_ACTIVITY_
Reproduce, character for character, the lines from the very first one down to the line that contains "piccoli uccisi a", including both of those lines.
- Opening Delimiter -
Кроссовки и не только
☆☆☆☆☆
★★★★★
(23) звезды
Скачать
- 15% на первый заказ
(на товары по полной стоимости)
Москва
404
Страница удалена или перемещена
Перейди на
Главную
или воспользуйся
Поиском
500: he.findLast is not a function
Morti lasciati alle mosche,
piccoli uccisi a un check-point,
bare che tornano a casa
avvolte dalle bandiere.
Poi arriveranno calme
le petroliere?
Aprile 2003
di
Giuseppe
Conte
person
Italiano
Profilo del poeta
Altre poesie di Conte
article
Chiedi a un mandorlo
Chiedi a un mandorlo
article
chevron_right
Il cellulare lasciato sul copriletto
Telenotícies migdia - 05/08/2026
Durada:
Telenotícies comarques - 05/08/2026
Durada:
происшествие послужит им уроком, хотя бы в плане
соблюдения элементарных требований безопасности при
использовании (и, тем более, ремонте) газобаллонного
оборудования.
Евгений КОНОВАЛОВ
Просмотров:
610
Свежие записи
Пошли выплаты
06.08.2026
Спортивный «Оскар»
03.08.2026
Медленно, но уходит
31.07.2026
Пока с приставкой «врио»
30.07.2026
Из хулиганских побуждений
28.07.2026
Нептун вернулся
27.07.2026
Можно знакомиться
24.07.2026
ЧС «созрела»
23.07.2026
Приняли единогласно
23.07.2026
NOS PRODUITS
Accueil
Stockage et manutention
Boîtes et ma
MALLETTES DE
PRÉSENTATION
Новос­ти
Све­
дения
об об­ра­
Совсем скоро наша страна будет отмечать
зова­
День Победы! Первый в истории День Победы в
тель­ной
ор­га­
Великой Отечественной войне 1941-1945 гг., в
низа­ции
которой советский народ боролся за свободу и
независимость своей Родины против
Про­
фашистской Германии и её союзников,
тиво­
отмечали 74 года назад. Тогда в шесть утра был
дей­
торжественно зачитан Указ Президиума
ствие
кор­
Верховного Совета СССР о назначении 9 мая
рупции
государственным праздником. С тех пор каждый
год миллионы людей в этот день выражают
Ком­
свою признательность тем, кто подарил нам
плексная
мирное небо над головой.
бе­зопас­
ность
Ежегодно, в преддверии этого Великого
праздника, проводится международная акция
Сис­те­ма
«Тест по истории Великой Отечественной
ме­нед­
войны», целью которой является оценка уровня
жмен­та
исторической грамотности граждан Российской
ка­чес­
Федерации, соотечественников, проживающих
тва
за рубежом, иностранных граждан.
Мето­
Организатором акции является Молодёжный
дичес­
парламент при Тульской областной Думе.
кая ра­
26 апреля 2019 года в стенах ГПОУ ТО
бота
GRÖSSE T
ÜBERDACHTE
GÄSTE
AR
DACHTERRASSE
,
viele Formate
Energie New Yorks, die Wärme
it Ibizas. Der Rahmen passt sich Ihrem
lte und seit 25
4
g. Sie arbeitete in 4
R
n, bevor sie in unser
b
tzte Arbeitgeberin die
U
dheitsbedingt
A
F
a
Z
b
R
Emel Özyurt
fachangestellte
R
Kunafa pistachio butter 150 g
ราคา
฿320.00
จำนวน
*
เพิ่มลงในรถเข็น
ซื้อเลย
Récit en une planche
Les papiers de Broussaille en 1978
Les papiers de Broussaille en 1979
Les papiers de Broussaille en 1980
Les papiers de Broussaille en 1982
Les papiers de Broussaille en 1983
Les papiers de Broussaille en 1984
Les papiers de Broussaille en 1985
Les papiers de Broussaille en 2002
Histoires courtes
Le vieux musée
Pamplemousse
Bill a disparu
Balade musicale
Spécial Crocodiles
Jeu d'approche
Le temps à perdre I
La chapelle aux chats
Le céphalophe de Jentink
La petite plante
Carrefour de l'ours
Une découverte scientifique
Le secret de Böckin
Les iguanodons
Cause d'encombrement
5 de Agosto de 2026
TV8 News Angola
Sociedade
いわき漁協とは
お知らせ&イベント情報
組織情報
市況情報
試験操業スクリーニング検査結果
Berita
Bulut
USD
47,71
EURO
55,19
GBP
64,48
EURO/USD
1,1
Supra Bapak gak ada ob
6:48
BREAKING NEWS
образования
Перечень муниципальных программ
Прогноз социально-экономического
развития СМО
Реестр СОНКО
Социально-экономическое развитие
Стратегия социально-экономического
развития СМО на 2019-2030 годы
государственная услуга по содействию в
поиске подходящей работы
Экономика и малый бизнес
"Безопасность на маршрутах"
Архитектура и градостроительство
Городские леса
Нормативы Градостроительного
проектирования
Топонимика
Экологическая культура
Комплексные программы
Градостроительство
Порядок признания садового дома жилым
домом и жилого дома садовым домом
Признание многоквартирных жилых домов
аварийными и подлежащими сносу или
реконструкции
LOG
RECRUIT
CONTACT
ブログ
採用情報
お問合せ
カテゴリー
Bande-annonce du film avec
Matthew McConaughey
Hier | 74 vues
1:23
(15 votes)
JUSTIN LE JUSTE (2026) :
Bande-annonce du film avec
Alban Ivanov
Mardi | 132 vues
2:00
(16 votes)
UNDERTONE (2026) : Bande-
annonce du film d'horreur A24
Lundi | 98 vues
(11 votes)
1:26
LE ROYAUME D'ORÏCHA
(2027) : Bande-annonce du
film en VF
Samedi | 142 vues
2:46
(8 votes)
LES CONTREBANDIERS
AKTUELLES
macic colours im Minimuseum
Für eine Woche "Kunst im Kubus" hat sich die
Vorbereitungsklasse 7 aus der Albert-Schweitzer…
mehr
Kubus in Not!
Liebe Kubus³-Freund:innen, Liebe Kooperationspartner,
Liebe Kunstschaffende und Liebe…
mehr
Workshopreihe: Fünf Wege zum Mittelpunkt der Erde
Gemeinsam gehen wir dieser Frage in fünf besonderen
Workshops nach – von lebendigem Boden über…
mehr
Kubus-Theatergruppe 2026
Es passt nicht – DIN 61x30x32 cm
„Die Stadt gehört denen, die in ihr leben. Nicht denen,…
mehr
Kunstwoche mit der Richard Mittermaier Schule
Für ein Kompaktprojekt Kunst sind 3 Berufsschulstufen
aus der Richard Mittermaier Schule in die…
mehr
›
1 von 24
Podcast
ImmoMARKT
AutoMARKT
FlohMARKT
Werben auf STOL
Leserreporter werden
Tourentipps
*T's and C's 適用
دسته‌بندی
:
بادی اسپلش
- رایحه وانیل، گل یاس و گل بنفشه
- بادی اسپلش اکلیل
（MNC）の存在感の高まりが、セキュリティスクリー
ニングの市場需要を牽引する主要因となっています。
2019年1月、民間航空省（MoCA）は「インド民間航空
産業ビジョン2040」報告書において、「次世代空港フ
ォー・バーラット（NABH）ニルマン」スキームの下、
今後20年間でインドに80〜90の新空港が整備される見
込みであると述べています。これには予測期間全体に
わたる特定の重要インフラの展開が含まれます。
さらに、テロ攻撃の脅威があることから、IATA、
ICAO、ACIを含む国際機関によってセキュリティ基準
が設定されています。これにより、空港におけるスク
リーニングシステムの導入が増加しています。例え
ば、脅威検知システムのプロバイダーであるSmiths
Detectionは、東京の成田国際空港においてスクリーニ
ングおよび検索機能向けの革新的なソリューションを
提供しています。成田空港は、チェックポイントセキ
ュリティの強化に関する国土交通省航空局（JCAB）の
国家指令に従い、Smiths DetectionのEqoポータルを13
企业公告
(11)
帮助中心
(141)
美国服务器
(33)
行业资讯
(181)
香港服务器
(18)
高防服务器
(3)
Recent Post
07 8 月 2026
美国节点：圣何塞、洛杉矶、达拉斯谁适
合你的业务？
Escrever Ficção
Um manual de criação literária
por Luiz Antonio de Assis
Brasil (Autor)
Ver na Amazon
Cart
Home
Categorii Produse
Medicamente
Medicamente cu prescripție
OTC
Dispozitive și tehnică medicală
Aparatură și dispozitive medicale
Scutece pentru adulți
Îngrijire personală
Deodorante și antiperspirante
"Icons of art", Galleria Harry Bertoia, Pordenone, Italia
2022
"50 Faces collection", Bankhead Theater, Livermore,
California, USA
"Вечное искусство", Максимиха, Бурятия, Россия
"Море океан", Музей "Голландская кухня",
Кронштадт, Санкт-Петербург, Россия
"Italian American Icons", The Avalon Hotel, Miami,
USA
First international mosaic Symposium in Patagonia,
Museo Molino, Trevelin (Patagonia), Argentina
- Closing Delimiter -
_THE ANSWER_
Кроссовки и не только
☆☆☆☆☆
★★★★★
(23) звезды
Скачать
- 15% на первый заказ
(на товары по полной стоимости)
Москва
404
Страница удалена или перемещена
Перейди на
Главную
или воспользуйся
Поиском
500: he.findLast is not a function
Morti lasciati alle mosche,
piccoli uccisi a un check-point,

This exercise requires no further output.